§ **Task requirements**:
Only one stretch of the data is wanted: the line containing "tote bag: present", the line containing "wine bottle: present [1451,737,1524,924]", and every line between them, copied exactly.

§ **Dataset entries**:

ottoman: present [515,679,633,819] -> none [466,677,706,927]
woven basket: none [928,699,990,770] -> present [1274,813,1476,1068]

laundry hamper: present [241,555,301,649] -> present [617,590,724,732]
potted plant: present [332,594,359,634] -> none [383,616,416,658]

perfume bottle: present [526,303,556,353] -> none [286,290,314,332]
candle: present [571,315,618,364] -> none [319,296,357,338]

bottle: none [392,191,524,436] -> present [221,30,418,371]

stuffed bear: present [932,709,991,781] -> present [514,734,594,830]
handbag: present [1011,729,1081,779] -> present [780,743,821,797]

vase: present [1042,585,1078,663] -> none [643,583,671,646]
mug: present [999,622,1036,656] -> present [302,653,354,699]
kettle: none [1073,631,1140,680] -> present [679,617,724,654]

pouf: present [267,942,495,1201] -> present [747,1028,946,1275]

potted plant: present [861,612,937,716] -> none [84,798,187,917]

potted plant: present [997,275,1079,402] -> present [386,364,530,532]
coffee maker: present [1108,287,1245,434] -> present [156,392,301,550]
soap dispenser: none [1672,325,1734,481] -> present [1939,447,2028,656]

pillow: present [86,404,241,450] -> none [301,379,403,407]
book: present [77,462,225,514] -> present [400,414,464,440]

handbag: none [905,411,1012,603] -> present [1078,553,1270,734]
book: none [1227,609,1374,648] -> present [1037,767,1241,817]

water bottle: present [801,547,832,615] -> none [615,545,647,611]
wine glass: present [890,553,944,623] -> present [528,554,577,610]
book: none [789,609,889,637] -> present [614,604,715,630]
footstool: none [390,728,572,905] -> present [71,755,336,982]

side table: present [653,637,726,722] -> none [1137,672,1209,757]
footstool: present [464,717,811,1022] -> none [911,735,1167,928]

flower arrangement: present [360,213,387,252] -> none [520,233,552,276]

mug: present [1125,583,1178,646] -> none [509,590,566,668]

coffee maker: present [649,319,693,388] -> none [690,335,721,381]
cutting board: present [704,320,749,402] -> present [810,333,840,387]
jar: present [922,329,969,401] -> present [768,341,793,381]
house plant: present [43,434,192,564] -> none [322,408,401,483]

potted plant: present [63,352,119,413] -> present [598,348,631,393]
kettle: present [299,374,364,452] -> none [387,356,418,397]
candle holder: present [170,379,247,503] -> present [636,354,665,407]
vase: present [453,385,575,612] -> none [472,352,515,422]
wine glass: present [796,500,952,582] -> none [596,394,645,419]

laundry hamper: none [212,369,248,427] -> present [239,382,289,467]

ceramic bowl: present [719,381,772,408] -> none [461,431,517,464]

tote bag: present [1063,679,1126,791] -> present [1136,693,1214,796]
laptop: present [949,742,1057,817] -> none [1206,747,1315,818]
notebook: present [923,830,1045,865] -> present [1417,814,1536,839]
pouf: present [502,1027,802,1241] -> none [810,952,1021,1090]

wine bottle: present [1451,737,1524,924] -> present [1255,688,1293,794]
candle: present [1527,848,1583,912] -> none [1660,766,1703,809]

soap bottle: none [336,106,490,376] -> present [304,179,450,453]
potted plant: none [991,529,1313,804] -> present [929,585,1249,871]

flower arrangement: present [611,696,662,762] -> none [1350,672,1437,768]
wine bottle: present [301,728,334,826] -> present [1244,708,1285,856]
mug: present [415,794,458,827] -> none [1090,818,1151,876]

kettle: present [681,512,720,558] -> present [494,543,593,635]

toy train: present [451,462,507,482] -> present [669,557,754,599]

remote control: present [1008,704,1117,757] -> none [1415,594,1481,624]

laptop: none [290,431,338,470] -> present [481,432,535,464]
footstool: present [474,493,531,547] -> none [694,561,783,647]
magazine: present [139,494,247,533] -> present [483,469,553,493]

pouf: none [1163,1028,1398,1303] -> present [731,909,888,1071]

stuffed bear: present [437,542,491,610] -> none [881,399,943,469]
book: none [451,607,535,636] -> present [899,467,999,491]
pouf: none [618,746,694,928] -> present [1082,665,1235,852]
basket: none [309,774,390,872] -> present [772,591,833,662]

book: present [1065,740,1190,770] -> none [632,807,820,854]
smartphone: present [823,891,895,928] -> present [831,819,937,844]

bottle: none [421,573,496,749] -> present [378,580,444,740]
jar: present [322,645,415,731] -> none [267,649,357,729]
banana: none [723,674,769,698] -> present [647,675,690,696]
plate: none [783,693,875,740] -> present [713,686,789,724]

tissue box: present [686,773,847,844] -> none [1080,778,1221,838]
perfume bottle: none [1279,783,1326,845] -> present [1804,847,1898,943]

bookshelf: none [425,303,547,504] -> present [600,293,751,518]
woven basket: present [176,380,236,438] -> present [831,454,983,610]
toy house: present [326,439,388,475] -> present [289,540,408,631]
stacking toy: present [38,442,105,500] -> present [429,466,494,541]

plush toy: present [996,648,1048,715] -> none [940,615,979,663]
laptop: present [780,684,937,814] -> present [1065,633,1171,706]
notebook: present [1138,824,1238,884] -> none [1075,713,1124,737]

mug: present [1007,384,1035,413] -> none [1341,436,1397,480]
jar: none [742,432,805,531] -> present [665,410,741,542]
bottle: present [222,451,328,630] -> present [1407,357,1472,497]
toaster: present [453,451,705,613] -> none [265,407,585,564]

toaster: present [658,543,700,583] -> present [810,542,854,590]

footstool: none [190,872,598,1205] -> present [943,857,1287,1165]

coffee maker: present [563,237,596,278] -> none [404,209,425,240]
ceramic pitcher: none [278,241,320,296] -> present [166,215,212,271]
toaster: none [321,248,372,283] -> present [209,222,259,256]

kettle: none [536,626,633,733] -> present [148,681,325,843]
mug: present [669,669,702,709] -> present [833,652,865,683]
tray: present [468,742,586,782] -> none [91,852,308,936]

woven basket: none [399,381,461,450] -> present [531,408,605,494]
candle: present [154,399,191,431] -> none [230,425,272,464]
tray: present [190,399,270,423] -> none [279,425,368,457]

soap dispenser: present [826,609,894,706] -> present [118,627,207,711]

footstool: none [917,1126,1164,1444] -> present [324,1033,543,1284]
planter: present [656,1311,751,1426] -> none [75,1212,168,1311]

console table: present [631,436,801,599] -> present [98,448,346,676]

§ **Completed exercise**:
tote bag: present [1063,679,1126,791] -> present [1136,693,1214,796]
laptop: present [949,742,1057,817] -> none [1206,747,1315,818]
notebook: present [923,830,1045,865] -> present [1417,814,1536,839]
pouf: present [502,1027,802,1241] -> none [810,952,1021,1090]

wine bottle: present [1451,737,1524,924] -> present [1255,688,1293,794]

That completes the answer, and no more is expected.